In the comments to an earlier post (found here), there was some discussion about whether it was possible to distinguish left-handed from right-handed scribes, both in terms of their writing styles and characteristic 'scribal habits'. It was also suggested that there were no left-handed scribes depicted in manuscript illustrations etc.
During the course of the discussion PJW came up with an image of a left-handed scribe, but the picture didn't seem to match the description (click for details).
So I emailed the museum:
In the description given of the Manuscript Illumination with the Evangelist Luke, late 13th-early 14th century
Tempera and gold leaf on parchment; 5 13/16 x 4 1/16 in. (14.7 x 10.3 cm). Purchase, The Jaharis Family Foundation Inc. Gift, 2001 (2001.633) (http://www.metmuseum.org/toah/hd/book/hob_2001.633.htm)
it is said:
"On a single page from a gospel book, the illumination shows the evangelist Luke seated on a backless chair, reaching with his right arm toward the open book on a pedestal before him. He wears a loose-fitting blue tunic and white himation, and sandals on his feet. He holds a quill pen in his left hand as he pauses to contemplate the text." But not only is there no pen to be seen in his left hand, it is not his right hand that reaches to the open book. It looks to me more like a pen in his right hand, held in such a way that he may be about to write. [Most scribes were right-handed, so it would be nice to know if this really was a depiction of a left-handed evangelist.]
I wonder whether it is possible either to refer me to some published discussion of this piece, or to have someone take another close look at the picture and confirm (or alter) the description.

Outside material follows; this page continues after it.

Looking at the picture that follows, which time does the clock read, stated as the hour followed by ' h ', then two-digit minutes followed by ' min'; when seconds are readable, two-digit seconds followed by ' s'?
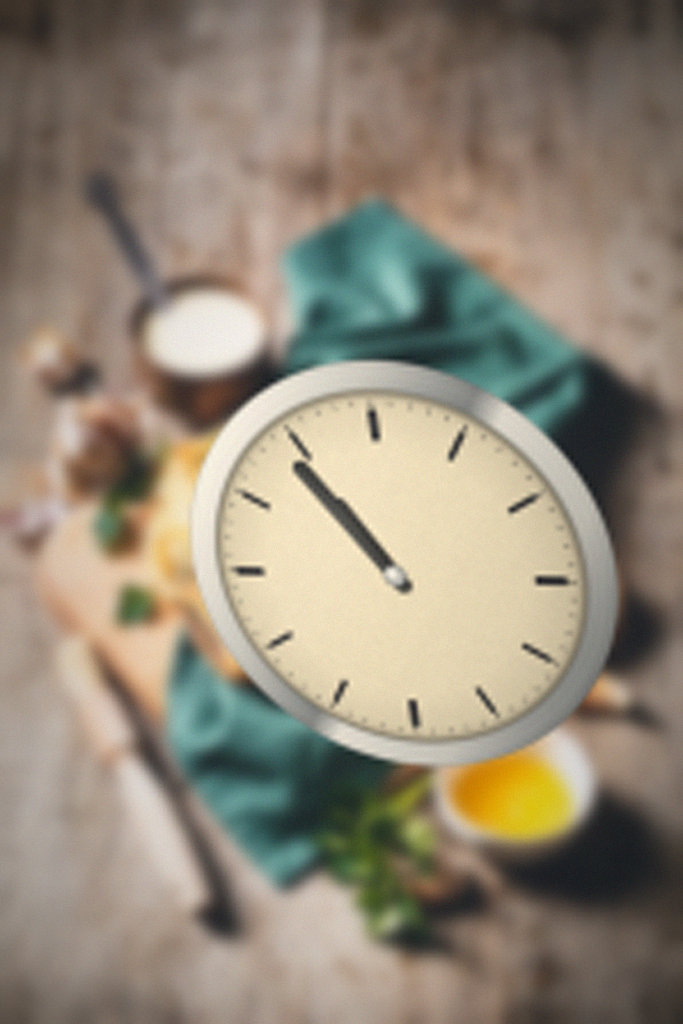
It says 10 h 54 min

And today I received this reply:
Dear Peter, if I may,
Thank you very much for your email. You are quite right that the evangelist Luke reaches for the book with his left hand, and that he is a right-handed scribe. We very much appreciate your bringing this to our attention and we will correct the descriptive text as soon as possible.
Best wishes for a happy holiday,
Dr. Sarah T. Brooks
Department of Medieval Art
Metropolitan Museum of Art
1000 Fifth Avenue
New York, NY 10028-0198
So, if there were no left-handed scribes we shan't need to spend much time pondering their distinctive habits.
Up-date (to the up-date; 15.12.05): I am pleased to say that Dr Brooks has given permission for me to quote her email in full. I am sorry to say that I only asked for this permission retrospectively. At least we have advanced the cause of scholarship together.